While one of my friends is obsessed with sport to such a degree that he managed to arrange a visit to the athletics world championships in Beijing during his honeymoon, another regularly tells me he can’t stand sport of any kind.
I’m somewhere in between, having spent enough on London 2012 tickets to leave a large hole in my bank balance, but despairing of the amount paid to some talented young footballers who can eenthral a stadium with their skills, but seem incapable of behaving decently.
I should confess that my own sporting life has not been full of glory. As a youngster I dreamed of playing full back for the Scottish rugby team but shortsightedness and a lack of speed meant a few games for a school side was as far as I got. I was similarly unsuccessful at golf before I rediscovered running at University. At school running was something to be endured once a week, whether it was cross country in the winter or pounding round a grass athletics track in summer behind much faster boys.

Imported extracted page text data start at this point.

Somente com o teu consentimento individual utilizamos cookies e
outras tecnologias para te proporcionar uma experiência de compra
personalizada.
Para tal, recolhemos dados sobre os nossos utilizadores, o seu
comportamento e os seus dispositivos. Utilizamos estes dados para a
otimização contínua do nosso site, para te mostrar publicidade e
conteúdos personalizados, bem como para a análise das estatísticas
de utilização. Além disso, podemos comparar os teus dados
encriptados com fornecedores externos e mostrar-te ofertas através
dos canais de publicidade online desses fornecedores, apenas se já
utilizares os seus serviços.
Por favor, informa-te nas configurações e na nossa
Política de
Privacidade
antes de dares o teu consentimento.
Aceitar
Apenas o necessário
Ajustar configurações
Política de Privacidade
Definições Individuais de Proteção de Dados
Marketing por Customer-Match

Freed of the restrictions of school, however, running became an escape as well as a way of keeping fit.
For Jo Pavey, running is a lifelong obsession, an itch that constantly needs to be scratched. At an age when most sports people have turned to coaching, punditry or anonymity away from the floodlights, she has continued to compete at the highest level. At the age of forty she won her first ever championship medal, becoming European 10,000 metre champion. Remarkable enough, but the win came within months of having her second child.
In `This Mum Runs’, Pavey reveals that as a toddler she never stood still, and although injuries and the like have interrupted her running career, she has kept going ever since.
While some well known athletes seem to enjoy careers that see them progress from success to success with apparent inevitability, that’s not the case with Pavey.
Her story is testament to power of believing in yourself, of continuing to follow a dream even when it might seem hopeless. If you know someone who used to enjoy sport but now says they are `too old’, this book could change their mind.